Floridians ought to be able to force changes in public policy when elected officials refuse to act. But the only way for voters to do that now is to amend the Florida Constitution, which should be reserved for governance issues and cannot be easily tweaked. There has to be a better way that provides more flexibility. The Legislature should create a process by which voters can approve state laws that can be adjusted, not just constitutional amendments that are nearly etched in stone.
Two measures on the Nov. 4 ballot are traced directly to residents' frustration with Tallahassee. Amendment 1 would dedicate a portion of the state's real estate transaction tax revenue (called documentary stamps) to environmental land conservation and preservation for the next 20 years. Amendment 2 would legalize medical use of marijuana. But both those measures would be better subjects for state laws, not the Constitution, so they could be changed as necessary.
Nearly two dozens states already provide ways for voters to pass state laws. Some do so indirectly — a legislature must have a chance to act on petitions before they can go to the ballot. But other states allow proposed state laws to go straight to the ballot after a set number of signatures are gathered — not unlike the process for putting a constitutional amendment on the ballot in Florida. Several states prohibit lawmakers from immediately repealing voter-approved legislation for up to seven years, though some allow a two-thirds majority in both legislative chambers to override such a moratorium.

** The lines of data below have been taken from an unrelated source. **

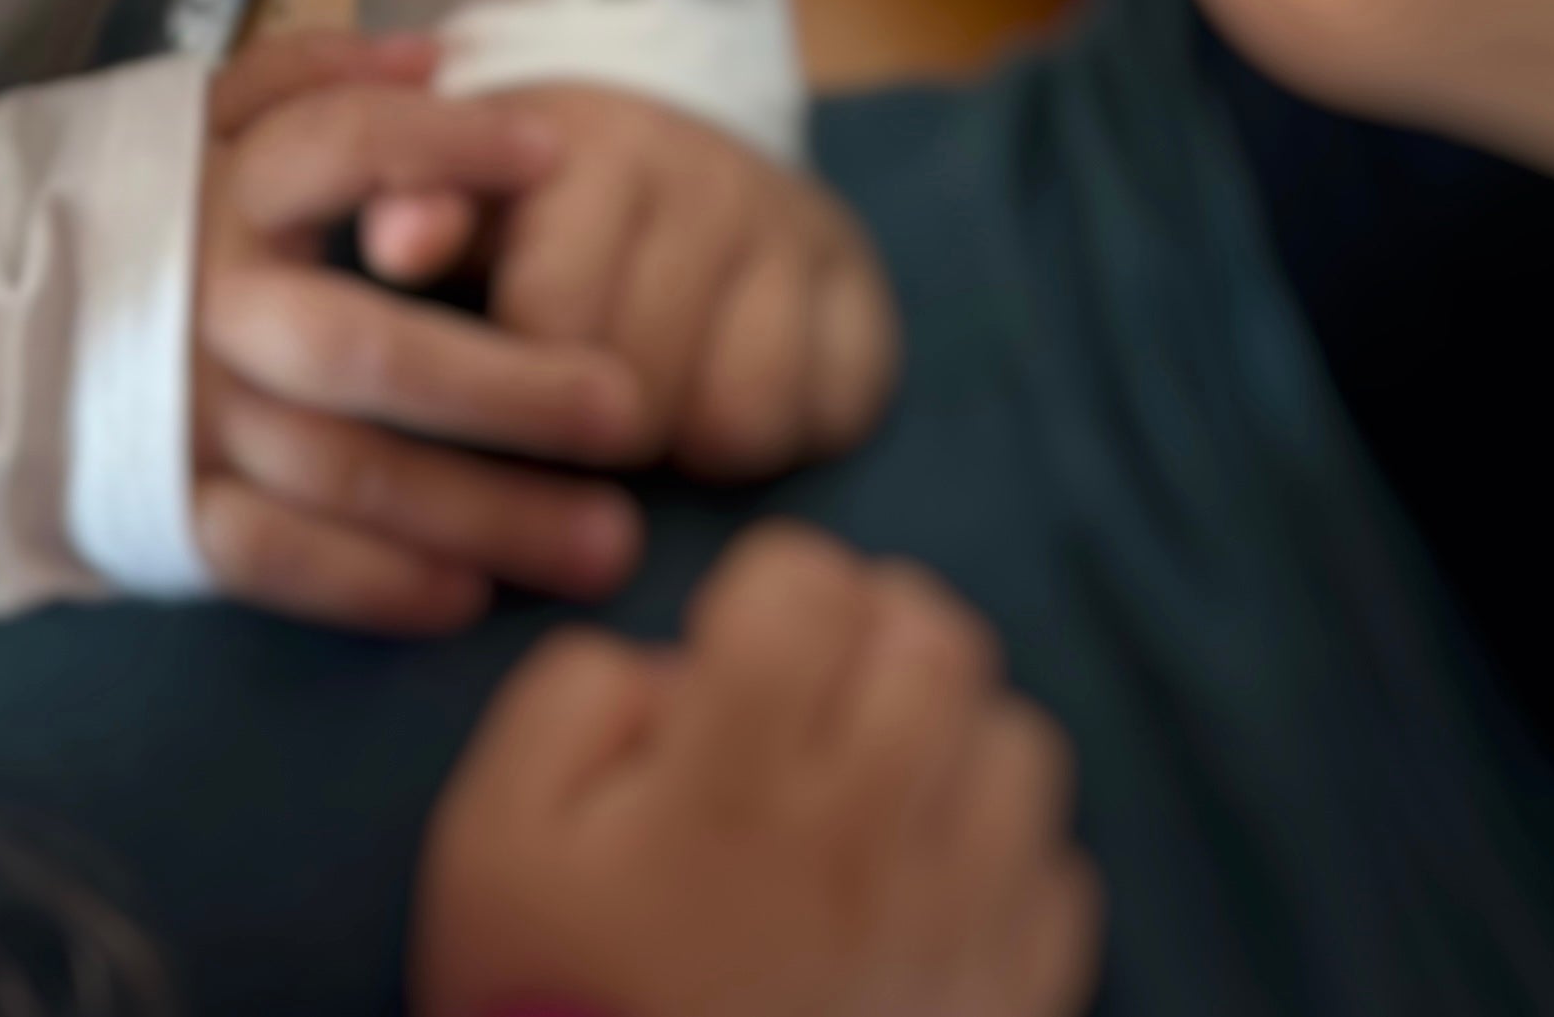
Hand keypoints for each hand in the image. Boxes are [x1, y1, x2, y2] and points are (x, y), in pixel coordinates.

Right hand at [193, 32, 654, 633]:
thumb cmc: (140, 212)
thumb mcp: (197, 115)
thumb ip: (304, 77)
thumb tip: (428, 57)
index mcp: (220, 190)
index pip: (340, 147)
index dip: (446, 147)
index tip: (555, 153)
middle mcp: (205, 302)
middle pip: (365, 348)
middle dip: (505, 386)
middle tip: (628, 408)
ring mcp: (185, 415)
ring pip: (345, 472)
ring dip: (484, 514)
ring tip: (609, 543)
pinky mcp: (166, 508)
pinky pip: (278, 560)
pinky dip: (372, 586)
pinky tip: (468, 597)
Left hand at [367, 84, 896, 481]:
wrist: (679, 114)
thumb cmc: (539, 184)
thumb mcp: (463, 180)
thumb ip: (416, 203)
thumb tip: (395, 243)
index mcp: (593, 148)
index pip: (550, 317)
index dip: (515, 381)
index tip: (502, 381)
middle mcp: (707, 179)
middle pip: (643, 395)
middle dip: (594, 426)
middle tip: (575, 408)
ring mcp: (797, 235)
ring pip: (738, 422)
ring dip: (682, 441)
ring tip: (648, 404)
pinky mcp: (865, 293)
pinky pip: (828, 418)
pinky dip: (778, 435)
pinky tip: (725, 396)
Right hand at [412, 523, 1099, 1016]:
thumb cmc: (554, 1011)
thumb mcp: (491, 841)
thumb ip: (573, 699)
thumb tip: (680, 667)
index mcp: (734, 792)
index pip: (811, 590)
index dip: (775, 580)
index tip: (739, 633)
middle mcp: (865, 852)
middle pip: (941, 648)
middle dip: (878, 624)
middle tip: (822, 670)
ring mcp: (951, 943)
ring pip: (1022, 748)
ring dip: (954, 729)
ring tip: (883, 769)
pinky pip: (1061, 882)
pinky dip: (1007, 854)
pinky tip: (929, 879)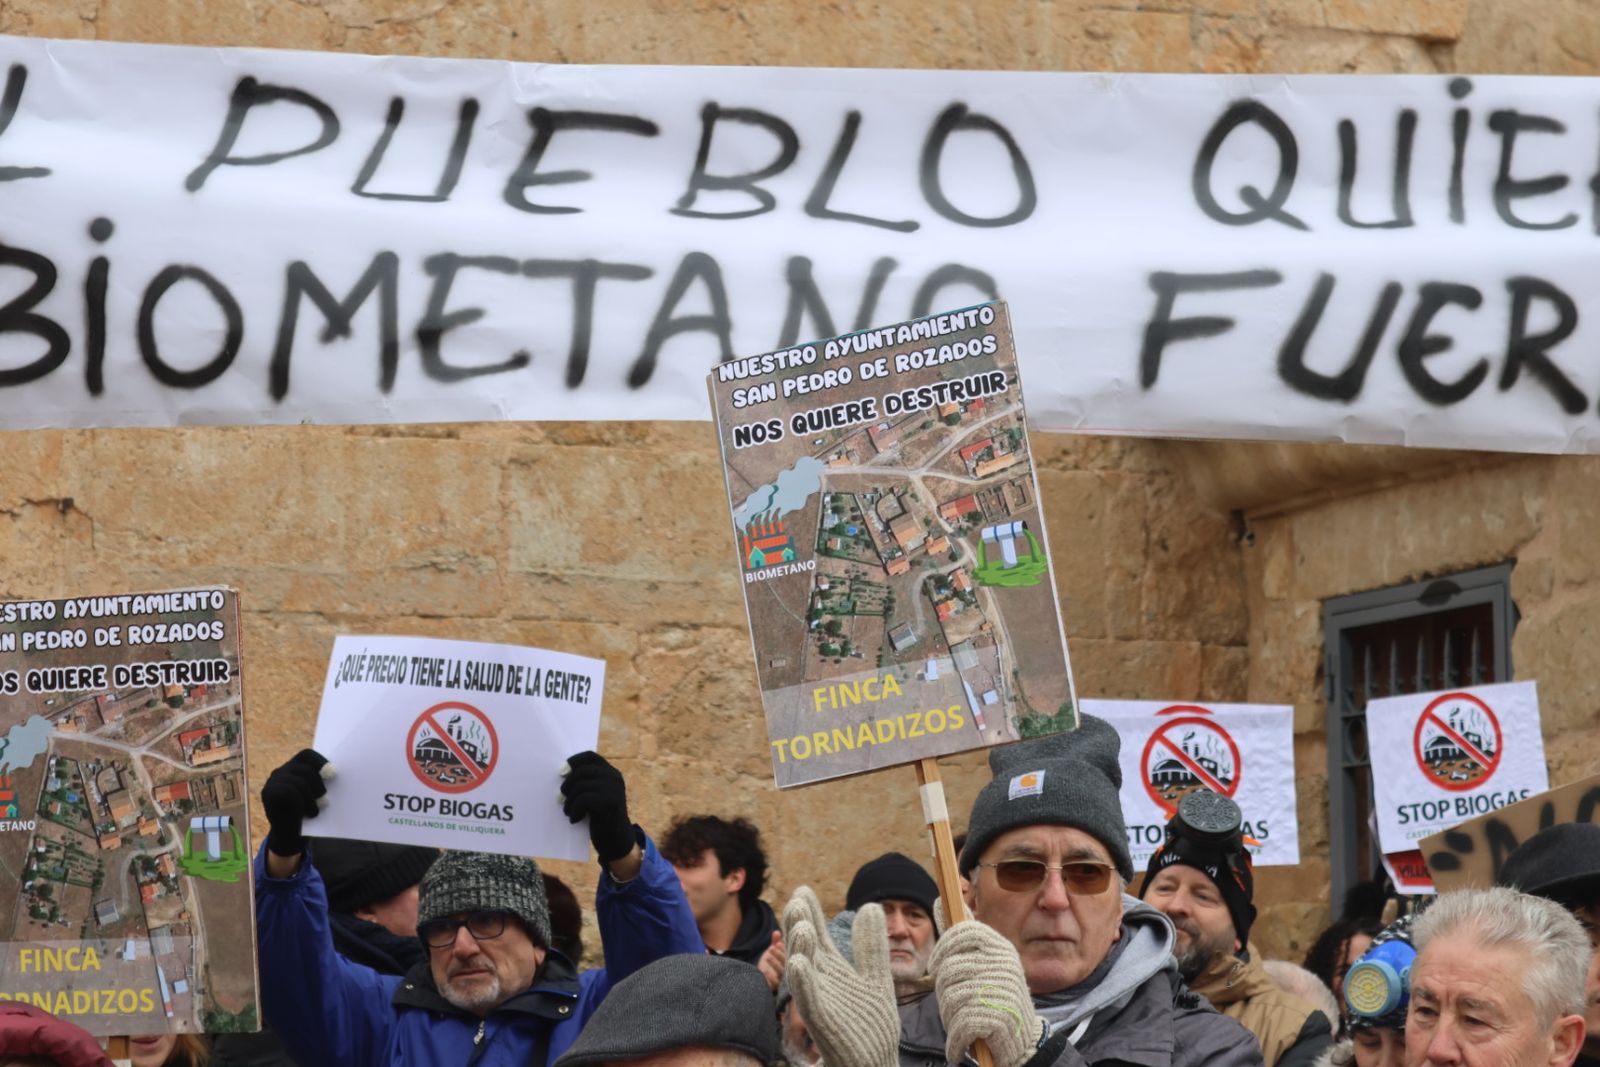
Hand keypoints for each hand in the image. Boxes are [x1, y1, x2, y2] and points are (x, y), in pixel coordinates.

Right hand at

Statutory initiatives would be a better way to adopt a policy such as medical marijuana, where even the most skilled legal minds cannot anticipate all the ways in which it might need to be tweaked to ensure reasonable enforcement. The same holds true for the land conservation amendment, which sets a specific portion of funding from a specific revenue source and walls off billions of dollars for 20 years. There will be no way to substantially adjust either of those measures unless 60 percent of voters agree in future constitutional amendments.
Florida already has found that hurdle can be too high. After school districts continued to struggle with complying with a rigid 2002 amendment that capped public school class sizes in core subjects, lawmakers in 2010 asked voters to increase the district's flexibility. A majority of voters — 54 percent — agreed the change was warranted. But with a 60 percent approval required for constitutional amendments, the measure failed. The practical effect: Just this past week, Pinellas County schools were found to be indiscreetly hiring short-term substitute teachers to reduce class sizes ahead of the state reporting date with little attention to what that will mean to students' learning.
It's unfortunate lawmakers didn't fix this problem a decade ago, when a bipartisan pair of Central Florida lawmakers lobbied for several years to create a statutory ballot process and to make it harder to amend the state Constitution. Legislative leaders embraced the second idea — leading to the 60 percent threshold for constitutional amendment passage instead of a simple majority — but, reluctant to give up any of their own power, ignored the first.
Such arrogance, combined with inaction on issues Floridians care about, has now created the worst-case scenario: Legislation is at risk of being written into the Constitution where it could prove impossible to amend later. Tallahassee shouldn't wait for another election cycle. Come spring, lawmakers should consider anew a way for Florida voters to demand public policy changes without amending the state Constitution.